I was in London with my son enjoying some of the sights when it occurred to me: maybe there’s a role for stochasticity in human disease. It sounds like a scene from a movie, but I was standing in front of Charles Darwin’s grave in November 2009 because a sign outside Westminster Abbey announced that it was the 150th anniversary of On the Origin of Species. Next to Darwin’s grave is Isaac Newton’s grave, and you are not allowed to stand on it. Just above Newton’s grave is a plaque in honor of Paul Dirac, one of the founders of quantum theory in physics, which introduced stochasticity above conventional Newtonian physics. There was no such plaque in front of Darwin’s grave, and the absence caused me to realize that stochasticity could be important if the environment often changes.  My idea was that multicellular, phenotypically complex organisms that evolve in a sporadically changing environment might develop genetic variants that themselves cause epigenetically mediated phenotypic variability. This would provide a selective advantage – for example, if organisms have a growth advantage in an environment with abundant nutrients, but then those nutrients become scarce for many generations, and then continue to switch back and forth between the two extremes.

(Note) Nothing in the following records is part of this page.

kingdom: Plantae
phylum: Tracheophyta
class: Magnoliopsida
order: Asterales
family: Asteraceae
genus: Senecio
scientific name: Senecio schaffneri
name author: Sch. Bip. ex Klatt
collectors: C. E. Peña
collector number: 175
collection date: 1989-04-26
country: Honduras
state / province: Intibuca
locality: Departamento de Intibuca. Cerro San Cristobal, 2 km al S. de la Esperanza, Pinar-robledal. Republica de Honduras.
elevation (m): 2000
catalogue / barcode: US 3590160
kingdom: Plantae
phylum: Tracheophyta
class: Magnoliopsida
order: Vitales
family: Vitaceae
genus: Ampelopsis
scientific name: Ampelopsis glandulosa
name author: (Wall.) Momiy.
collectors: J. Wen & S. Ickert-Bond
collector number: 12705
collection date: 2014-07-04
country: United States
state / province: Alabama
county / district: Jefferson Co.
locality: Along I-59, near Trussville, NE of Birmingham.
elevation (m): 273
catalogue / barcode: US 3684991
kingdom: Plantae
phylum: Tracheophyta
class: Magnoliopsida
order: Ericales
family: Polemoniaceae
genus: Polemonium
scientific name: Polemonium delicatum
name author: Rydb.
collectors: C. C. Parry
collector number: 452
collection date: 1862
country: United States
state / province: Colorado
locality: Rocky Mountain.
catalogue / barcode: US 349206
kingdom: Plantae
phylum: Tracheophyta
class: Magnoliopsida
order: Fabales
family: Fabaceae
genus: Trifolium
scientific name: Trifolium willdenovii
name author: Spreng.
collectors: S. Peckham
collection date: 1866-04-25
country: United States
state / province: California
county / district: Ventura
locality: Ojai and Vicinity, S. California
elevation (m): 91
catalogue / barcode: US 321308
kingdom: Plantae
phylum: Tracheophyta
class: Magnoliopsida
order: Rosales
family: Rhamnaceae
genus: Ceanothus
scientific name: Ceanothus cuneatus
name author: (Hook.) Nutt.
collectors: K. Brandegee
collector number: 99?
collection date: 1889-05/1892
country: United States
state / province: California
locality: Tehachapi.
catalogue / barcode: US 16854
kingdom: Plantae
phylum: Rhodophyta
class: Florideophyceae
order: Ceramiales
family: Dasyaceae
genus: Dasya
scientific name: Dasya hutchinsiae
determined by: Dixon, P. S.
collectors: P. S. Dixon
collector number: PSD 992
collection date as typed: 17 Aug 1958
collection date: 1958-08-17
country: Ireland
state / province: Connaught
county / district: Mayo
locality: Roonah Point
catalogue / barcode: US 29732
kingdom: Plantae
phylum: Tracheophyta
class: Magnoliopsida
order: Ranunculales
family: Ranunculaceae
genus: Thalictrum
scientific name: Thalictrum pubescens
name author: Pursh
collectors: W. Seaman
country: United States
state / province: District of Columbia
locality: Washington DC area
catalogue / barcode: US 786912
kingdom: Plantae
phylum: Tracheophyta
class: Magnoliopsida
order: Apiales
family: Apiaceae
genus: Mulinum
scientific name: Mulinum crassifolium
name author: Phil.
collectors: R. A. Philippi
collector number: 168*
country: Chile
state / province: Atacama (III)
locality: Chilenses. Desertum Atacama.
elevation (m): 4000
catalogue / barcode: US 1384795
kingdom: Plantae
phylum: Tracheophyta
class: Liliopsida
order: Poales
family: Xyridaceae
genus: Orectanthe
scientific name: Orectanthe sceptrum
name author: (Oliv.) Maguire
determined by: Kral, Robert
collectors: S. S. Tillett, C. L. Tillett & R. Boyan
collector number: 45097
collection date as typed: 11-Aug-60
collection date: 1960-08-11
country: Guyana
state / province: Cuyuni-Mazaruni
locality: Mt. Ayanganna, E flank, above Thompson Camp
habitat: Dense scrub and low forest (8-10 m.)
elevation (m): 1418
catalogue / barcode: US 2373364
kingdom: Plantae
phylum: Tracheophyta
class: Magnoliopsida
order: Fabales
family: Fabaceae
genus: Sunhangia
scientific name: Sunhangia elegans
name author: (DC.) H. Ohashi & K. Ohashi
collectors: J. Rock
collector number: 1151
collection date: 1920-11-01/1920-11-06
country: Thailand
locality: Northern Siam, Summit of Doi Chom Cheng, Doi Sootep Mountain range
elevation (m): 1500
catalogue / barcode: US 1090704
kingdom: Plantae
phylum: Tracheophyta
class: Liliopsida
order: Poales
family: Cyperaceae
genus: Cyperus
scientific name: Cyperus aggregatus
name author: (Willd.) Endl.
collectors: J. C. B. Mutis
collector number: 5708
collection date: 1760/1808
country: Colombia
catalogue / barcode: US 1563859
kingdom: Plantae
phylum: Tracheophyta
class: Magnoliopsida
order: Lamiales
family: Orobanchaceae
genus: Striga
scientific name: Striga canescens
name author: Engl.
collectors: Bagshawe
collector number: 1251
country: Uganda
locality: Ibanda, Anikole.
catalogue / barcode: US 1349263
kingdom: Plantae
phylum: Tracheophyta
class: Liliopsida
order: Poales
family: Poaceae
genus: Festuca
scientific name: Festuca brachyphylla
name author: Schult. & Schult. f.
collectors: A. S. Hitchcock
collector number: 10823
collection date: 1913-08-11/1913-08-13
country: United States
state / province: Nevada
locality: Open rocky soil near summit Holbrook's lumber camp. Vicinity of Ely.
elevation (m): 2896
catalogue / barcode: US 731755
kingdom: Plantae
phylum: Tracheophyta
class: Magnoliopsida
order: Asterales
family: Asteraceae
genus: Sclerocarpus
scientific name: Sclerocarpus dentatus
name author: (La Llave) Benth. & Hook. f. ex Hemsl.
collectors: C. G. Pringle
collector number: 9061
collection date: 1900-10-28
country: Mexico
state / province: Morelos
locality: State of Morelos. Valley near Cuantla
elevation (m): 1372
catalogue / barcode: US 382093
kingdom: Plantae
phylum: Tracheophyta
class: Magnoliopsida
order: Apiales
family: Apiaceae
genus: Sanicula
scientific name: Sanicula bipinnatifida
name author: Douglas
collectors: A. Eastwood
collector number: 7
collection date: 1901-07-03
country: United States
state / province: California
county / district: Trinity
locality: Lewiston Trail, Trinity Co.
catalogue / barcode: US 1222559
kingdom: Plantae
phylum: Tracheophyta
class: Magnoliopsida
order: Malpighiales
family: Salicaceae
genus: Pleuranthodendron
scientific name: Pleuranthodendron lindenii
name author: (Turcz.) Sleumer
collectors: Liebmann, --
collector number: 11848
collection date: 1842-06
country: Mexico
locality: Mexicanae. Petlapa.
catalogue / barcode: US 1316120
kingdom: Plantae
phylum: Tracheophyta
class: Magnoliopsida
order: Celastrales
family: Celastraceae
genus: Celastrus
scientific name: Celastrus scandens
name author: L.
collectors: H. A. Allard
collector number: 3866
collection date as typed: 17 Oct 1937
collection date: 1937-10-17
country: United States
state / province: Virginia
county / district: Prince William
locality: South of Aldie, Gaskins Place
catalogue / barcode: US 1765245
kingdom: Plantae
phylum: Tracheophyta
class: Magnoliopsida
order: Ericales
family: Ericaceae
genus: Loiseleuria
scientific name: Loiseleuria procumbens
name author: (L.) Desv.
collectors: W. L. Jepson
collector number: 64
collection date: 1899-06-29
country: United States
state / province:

It occurred to me at the same time that this epigenetically mediated stochasticity could also underlie tumor cell heterogeneity, which is what had gotten me interested in cancer research years earlier in the first place. This idea would imply that there is a cellular mechanism for switching epigenetic stochasticity on and off, perhaps by the compartmentalization of large chromatin regions that contain varying degrees of intrinsic noise. This stochasticity could be helpful when cells need to change their phenotypic state, such as in the epithelial-mesenchymal transition in normal repair mechanisms after injury. However, they also might be aberrantly and constitutively reactivated in cancer, enabling the tumor to adapt epigenetically to a changing environment.

High risk, high reward

Epigenetics is a branch of genetics that I used to follow in its entirety, but now it has grown to the point where I just can’t keep up with all of it. I think it’s wonderful to live in a state of some degree of ignorance, because it forces me to keep asking questions. My response to that is to read widely and frequently, but also to be prepared for unexpected ideas to appear from nowhere, just waiting for me to grab them and start working through them – “How do I test it out? What do I do?” I find this process extremely exciting, but also a little scary – especially as grant reviewers generally want you to have a substantial amount of preliminary data before they will support your ideas. I understand why they take that approach and I agree with it; they have to make sure the money is well-spent and scientific rigor is upheld. However, I’m constantly grateful that the NIH also supports innovative research. The NIH is, in my view, one of the great triumphs of our government, and its contributions to humankind are incalculable. In its portfolio, I believe that “high-risk, high-reward” research is crucial; we should look for more ways to increase it, particularly in areas where individual institutes may not be able to fund some of the big trans-disciplinary ideas on their own and can collaborate with other institutes to identify potential breakthrough projects.

I also hope for epigenetics to be incorporated more formally into big human disease risk studies. Epigenetics stands right at the center of gene-environment interaction, and I believe it has a huge role to play in predicting and mitigating human disease. In the future, we might be able to make epigenetic predictions about everyday life; for instance, by determining what an individual’s diet should be to maximize health. Epigenetics is also important in viewing the life cycle in an integrated way. There is a strong relationship between prenatal and early life exposure and what happens to an individual later in life, and it may not be limited to a single generation.  Most importantly, epigenetic diagnostics and therapy may be used to tailor environmental exposure, and to deliver precision medicine to both genetic and epigenetic targets to improve human health.